■ ENTRIES SUPPLIED ■
*** Block opens ***

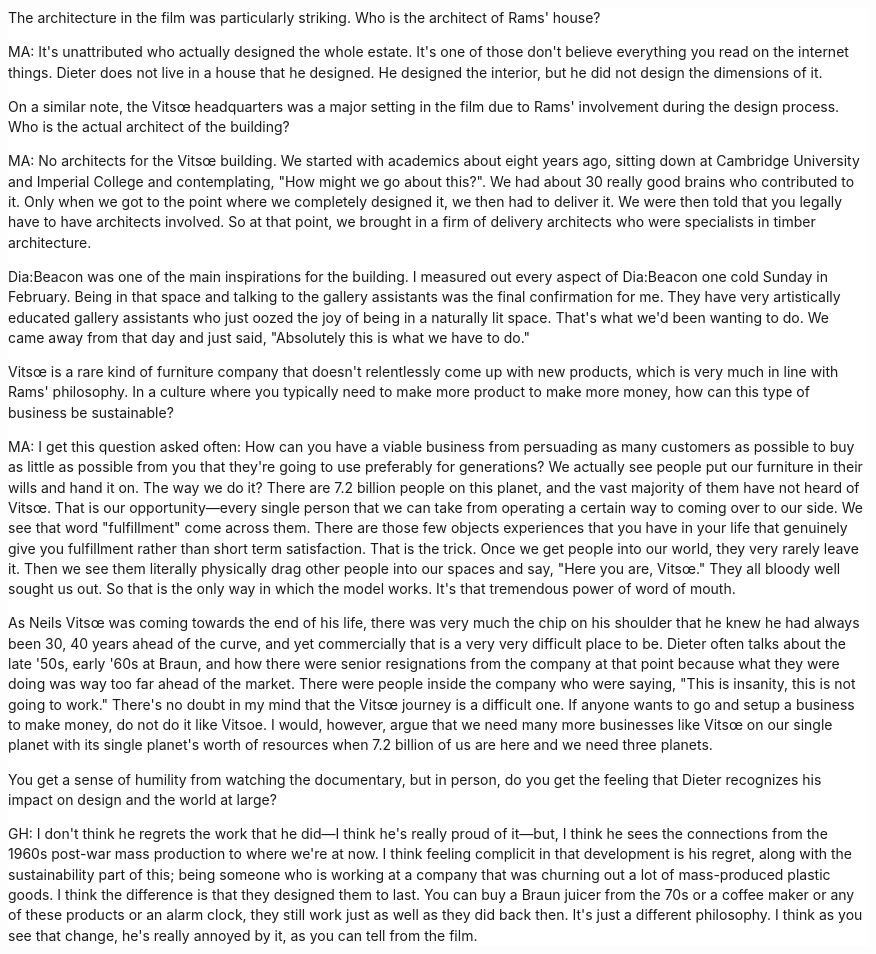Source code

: The architecture in the film was particularly striking. Who is the architect of Rams' house?

MA: It's unattributed who actually designed the whole estate. It's one of those don't believe everything you read on the internet things. Dieter does not live in a house that he designed. He designed the interior, but he did not design the dimensions of it.

On a similar note, the Vitsœ headquarters was a major setting in the film due to Rams' involvement during the design process. Who is the actual architect of the building?

MA: No architects for the Vitsœ building. We started with academics about eight years ago, sitting down at Cambridge University and Imperial College and contemplating, "How might we go about this?". We had about 30 really good brains who contributed to it. Only when we got to the point where we completely designed it, we then had to deliver it. We were then told that you legally have to have architects involved. So at that point, we brought in a firm of delivery architects who were specialists in timber architecture.

Dia:Beacon was one of the main inspirations for the building. I measured out every aspect of Dia:Beacon one cold Sunday in February. Being in that space and talking to the gallery assistants was the final confirmation for me. They have very artistically educated gallery assistants who just oozed the joy of being in a naturally lit space. That's what we'd been wanting to do. We came away from that day and just said, "Absolutely this is what we have to do."

Vitsœ is a rare kind of furniture company that doesn't relentlessly come up with new products, which is very much in line with Rams' philosophy. In a culture where you typically need to make more product to make more money, how can this type of business be sustainable?

MA: I get this question asked often: How can you have a viable business from persuading as many customers as possible to buy as little as possible from you that they're going to use preferably for generations? We actually see people put our furniture in their wills and hand it on. The way we do it? There are 7.2 billion people on this planet, and the vast majority of them have not heard of Vitsœ. That is our opportunity—every single person that we can take from operating a certain way to coming over to our side. We see that word "fulfillment" come across them. There are those few objects experiences that you have in your life that genuinely give you fulfillment rather than short term satisfaction. That is the trick. Once we get people into our world, they very rarely leave it. Then we see them literally physically drag other people into our spaces and say, "Here you are, Vitsœ." They all bloody well sought us out. So that is the only way in which the model works. It's that tremendous power of word of mouth.

As Neils Vitsœ was coming towards the end of his life, there was very much the chip on his shoulder that he knew he had always been 30, 40 years ahead of the curve, and yet commercially that is a very very difficult place to be. Dieter often talks about the late '50s, early '60s at Braun, and how there were senior resignations from the company at that point because what they were doing was way too far ahead of the market. There were people inside the company who were saying, "This is insanity, this is not going to work." There's no doubt in my mind that the Vitsœ journey is a difficult one. If anyone wants to go and setup a business to make money, do not do it like Vitsoe. I would, however, argue that we need many more businesses like Vitsœ on our single planet with its single planet's worth of resources when 7.2 billion of us are here and we need three planets.

You get a sense of humility from watching the documentary, but in person, do you get the feeling that Dieter recognizes his impact on design and the world at large?

GH: I don't think he regrets the work that he did—I think he's really proud of it—but, I think he sees the connections from the 1960s post-war mass production to where we're at now. I think feeling complicit in that development is his regret, along with the sustainability part of this; being someone who is working at a company that was churning out a lot of mass-produced plastic goods. I think the difference is that they designed them to last. You can buy a Braun juicer from the 70s or a coffee maker or any of these products or an alarm clock, they still work just as well as they did back then. It's just a different philosophy. I think as you see that change, he's really annoyed by it, as you can tell from the film.
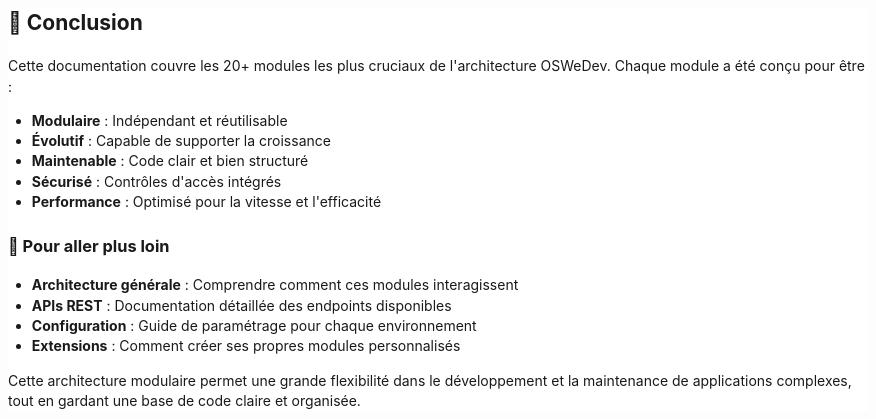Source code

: 
## 🎯 Conclusion

Cette documentation couvre les 20+ modules les plus cruciaux de l'architecture OSWeDev. Chaque module a été conçu pour être :

- **Modulaire** : Indépendant et réutilisable
- **Évolutif** : Capable de supporter la croissance
- **Maintenable** : Code clair et bien structuré
- **Sécurisé** : Contrôles d'accès intégrés
- **Performance** : Optimisé pour la vitesse et l'efficacité

### 🚀 Pour aller plus loin

- **Architecture générale** : Comprendre comment ces modules interagissent
- **APIs REST** : Documentation détaillée des endpoints disponibles
- **Configuration** : Guide de paramétrage pour chaque environnement
- **Extensions** : Comment créer ses propres modules personnalisés

Cette architecture modulaire permet une grande flexibilité dans le développement et la maintenance de applications complexes, tout en gardant une base de code claire et organisée.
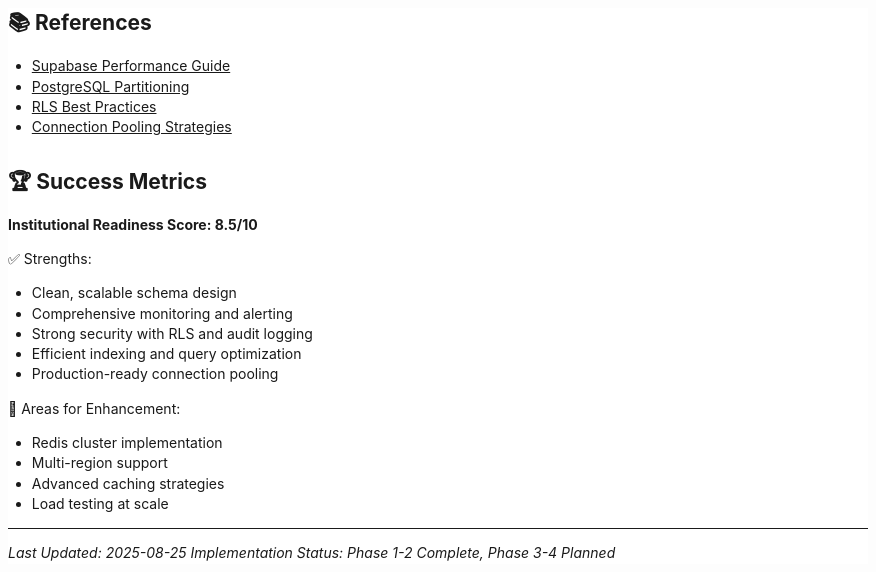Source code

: ## 📚 References

- [Supabase Performance Guide](https://supabase.com/docs/guides/platform/performance)
- [PostgreSQL Partitioning](https://www.postgresql.org/docs/current/ddl-partitioning.html)
- [RLS Best Practices](https://supabase.com/docs/guides/auth/row-level-security)
- [Connection Pooling Strategies](https://node-postgres.com/features/pooling)

## 🏆 Success Metrics

**Institutional Readiness Score: 8.5/10**

✅ Strengths:
- Clean, scalable schema design
- Comprehensive monitoring and alerting
- Strong security with RLS and audit logging
- Efficient indexing and query optimization
- Production-ready connection pooling

🔧 Areas for Enhancement:
- Redis cluster implementation
- Multi-region support
- Advanced caching strategies
- Load testing at scale

---

*Last Updated: 2025-08-25*
*Implementation Status: Phase 1-2 Complete, Phase 3-4 Planned*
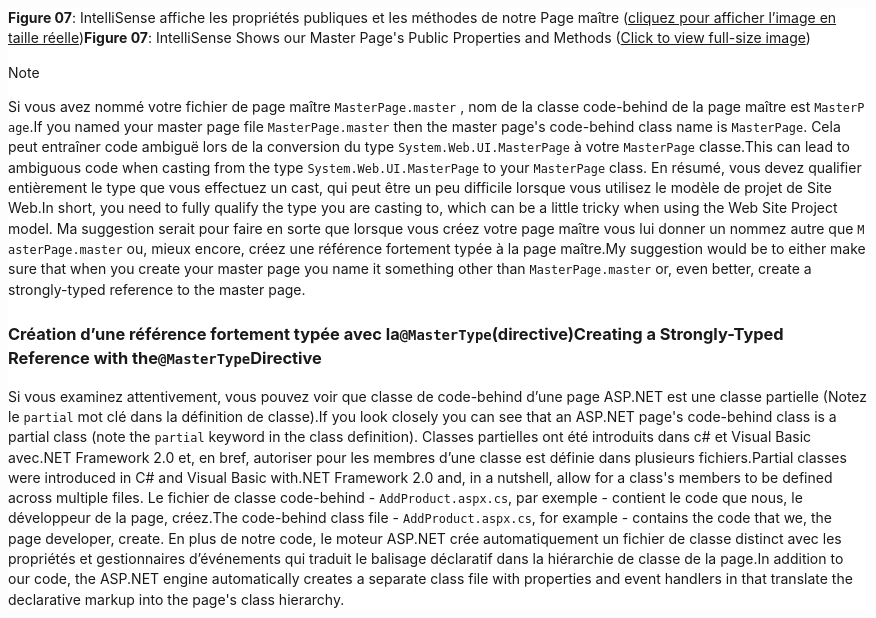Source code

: <span data-ttu-id="ccaf5-253">**Figure 07**: IntelliSense affiche les propriétés publiques et les méthodes de notre Page maître ([cliquez pour afficher l’image en taille réelle](interacting-with-the-master-page-from-the-content-page-cs/_static/image21.png))</span><span class="sxs-lookup"><span data-stu-id="ccaf5-253">**Figure 07**: IntelliSense Shows our Master Page's Public Properties and Methods  ([Click to view full-size image](interacting-with-the-master-page-from-the-content-page-cs/_static/image21.png))</span></span>


> [!NOTE]
> <span data-ttu-id="ccaf5-254">Si vous avez nommé votre fichier de page maître `MasterPage.master` , nom de la classe code-behind de la page maître est `MasterPage`.</span><span class="sxs-lookup"><span data-stu-id="ccaf5-254">If you named your master page file `MasterPage.master` then the master page's code-behind class name is `MasterPage`.</span></span> <span data-ttu-id="ccaf5-255">Cela peut entraîner code ambiguë lors de la conversion du type `System.Web.UI.MasterPage` à votre `MasterPage` classe.</span><span class="sxs-lookup"><span data-stu-id="ccaf5-255">This can lead to ambiguous code when casting from the type `System.Web.UI.MasterPage` to your `MasterPage` class.</span></span> <span data-ttu-id="ccaf5-256">En résumé, vous devez qualifier entièrement le type que vous effectuez un cast, qui peut être un peu difficile lorsque vous utilisez le modèle de projet de Site Web.</span><span class="sxs-lookup"><span data-stu-id="ccaf5-256">In short, you need to fully qualify the type you are casting to, which can be a little tricky when using the Web Site Project model.</span></span> <span data-ttu-id="ccaf5-257">Ma suggestion serait pour faire en sorte que lorsque vous créez votre page maître vous lui donner un nommez autre que `MasterPage.master` ou, mieux encore, créez une référence fortement typée à la page maître.</span><span class="sxs-lookup"><span data-stu-id="ccaf5-257">My suggestion would be to either make sure that when you create your master page you name it something other than `MasterPage.master` or, even better, create a strongly-typed reference to the master page.</span></span>


### <a name="creating-a-strongly-typed-reference-with-themastertypedirective"></a><span data-ttu-id="ccaf5-258">Création d’une référence fortement typée avec la`@MasterType`(directive)</span><span class="sxs-lookup"><span data-stu-id="ccaf5-258">Creating a Strongly-Typed Reference with the`@MasterType`Directive</span></span>

<span data-ttu-id="ccaf5-259">Si vous examinez attentivement, vous pouvez voir que classe de code-behind d’une page ASP.NET est une classe partielle (Notez le `partial` mot clé dans la définition de classe).</span><span class="sxs-lookup"><span data-stu-id="ccaf5-259">If you look closely you can see that an ASP.NET page's code-behind class is a partial class (note the `partial` keyword in the class definition).</span></span> <span data-ttu-id="ccaf5-260">Classes partielles ont été introduits dans c# et Visual Basic avec.NET Framework 2.0 et, en bref, autoriser pour les membres d’une classe est définie dans plusieurs fichiers.</span><span class="sxs-lookup"><span data-stu-id="ccaf5-260">Partial classes were introduced in C# and Visual Basic with.NET Framework 2.0 and, in a nutshell, allow for a class's members to be defined across multiple files.</span></span> <span data-ttu-id="ccaf5-261">Le fichier de classe code-behind - `AddProduct.aspx.cs`, par exemple - contient le code que nous, le développeur de la page, créez.</span><span class="sxs-lookup"><span data-stu-id="ccaf5-261">The code-behind class file - `AddProduct.aspx.cs`, for example - contains the code that we, the page developer, create.</span></span> <span data-ttu-id="ccaf5-262">En plus de notre code, le moteur ASP.NET crée automatiquement un fichier de classe distinct avec les propriétés et gestionnaires d’événements qui traduit le balisage déclaratif dans la hiérarchie de classe de la page.</span><span class="sxs-lookup"><span data-stu-id="ccaf5-262">In addition to our code, the ASP.NET engine automatically creates a separate class file with properties and event handlers in that translate the declarative markup into the page's class hierarchy.</span></span>
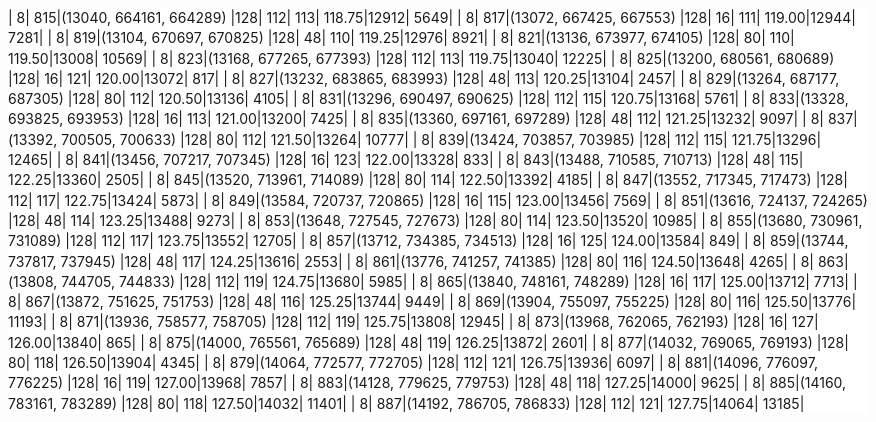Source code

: |        8| 815|(13040, 664161, 664289)  |128|    112|           113|     118.75|12912|         5649|
|        8| 817|(13072, 667425, 667553)  |128|     16|           111|     119.00|12944|         7281|
|        8| 819|(13104, 670697, 670825)  |128|     48|           110|     119.25|12976|         8921|
|        8| 821|(13136, 673977, 674105)  |128|     80|           110|     119.50|13008|        10569|
|        8| 823|(13168, 677265, 677393)  |128|    112|           113|     119.75|13040|        12225|
|        8| 825|(13200, 680561, 680689)  |128|     16|           121|     120.00|13072|          817|
|        8| 827|(13232, 683865, 683993)  |128|     48|           113|     120.25|13104|         2457|
|        8| 829|(13264, 687177, 687305)  |128|     80|           112|     120.50|13136|         4105|
|        8| 831|(13296, 690497, 690625)  |128|    112|           115|     120.75|13168|         5761|
|        8| 833|(13328, 693825, 693953)  |128|     16|           113|     121.00|13200|         7425|
|        8| 835|(13360, 697161, 697289)  |128|     48|           112|     121.25|13232|         9097|
|        8| 837|(13392, 700505, 700633)  |128|     80|           112|     121.50|13264|        10777|
|        8| 839|(13424, 703857, 703985)  |128|    112|           115|     121.75|13296|        12465|
|        8| 841|(13456, 707217, 707345)  |128|     16|           123|     122.00|13328|          833|
|        8| 843|(13488, 710585, 710713)  |128|     48|           115|     122.25|13360|         2505|
|        8| 845|(13520, 713961, 714089)  |128|     80|           114|     122.50|13392|         4185|
|        8| 847|(13552, 717345, 717473)  |128|    112|           117|     122.75|13424|         5873|
|        8| 849|(13584, 720737, 720865)  |128|     16|           115|     123.00|13456|         7569|
|        8| 851|(13616, 724137, 724265)  |128|     48|           114|     123.25|13488|         9273|
|        8| 853|(13648, 727545, 727673)  |128|     80|           114|     123.50|13520|        10985|
|        8| 855|(13680, 730961, 731089)  |128|    112|           117|     123.75|13552|        12705|
|        8| 857|(13712, 734385, 734513)  |128|     16|           125|     124.00|13584|          849|
|        8| 859|(13744, 737817, 737945)  |128|     48|           117|     124.25|13616|         2553|
|        8| 861|(13776, 741257, 741385)  |128|     80|           116|     124.50|13648|         4265|
|        8| 863|(13808, 744705, 744833)  |128|    112|           119|     124.75|13680|         5985|
|        8| 865|(13840, 748161, 748289)  |128|     16|           117|     125.00|13712|         7713|
|        8| 867|(13872, 751625, 751753)  |128|     48|           116|     125.25|13744|         9449|
|        8| 869|(13904, 755097, 755225)  |128|     80|           116|     125.50|13776|        11193|
|        8| 871|(13936, 758577, 758705)  |128|    112|           119|     125.75|13808|        12945|
|        8| 873|(13968, 762065, 762193)  |128|     16|           127|     126.00|13840|          865|
|        8| 875|(14000, 765561, 765689)  |128|     48|           119|     126.25|13872|         2601|
|        8| 877|(14032, 769065, 769193)  |128|     80|           118|     126.50|13904|         4345|
|        8| 879|(14064, 772577, 772705)  |128|    112|           121|     126.75|13936|         6097|
|        8| 881|(14096, 776097, 776225)  |128|     16|           119|     127.00|13968|         7857|
|        8| 883|(14128, 779625, 779753)  |128|     48|           118|     127.25|14000|         9625|
|        8| 885|(14160, 783161, 783289)  |128|     80|           118|     127.50|14032|        11401|
|        8| 887|(14192, 786705, 786833)  |128|    112|           121|     127.75|14064|        13185|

*** Block closes ***

■ EXERCISE ■
Quote the part that opens with the line containing "- [Supabase Performance" and closes with the line containing "Readiness Score: 8.5/10**", word for word.

■ YOUR RESPONSE ■
- [Supabase Performance Guide](https://supabase.com/docs/guides/platform/performance)
- [PostgreSQL Partitioning](https://www.postgresql.org/docs/current/ddl-partitioning.html)
- [RLS Best Practices](https://supabase.com/docs/guides/auth/row-level-security)
- [Connection Pooling Strategies](https://node-postgres.com/features/pooling)

## 🏆 Success Metrics

**Institutional Readiness Score: 8.5/10**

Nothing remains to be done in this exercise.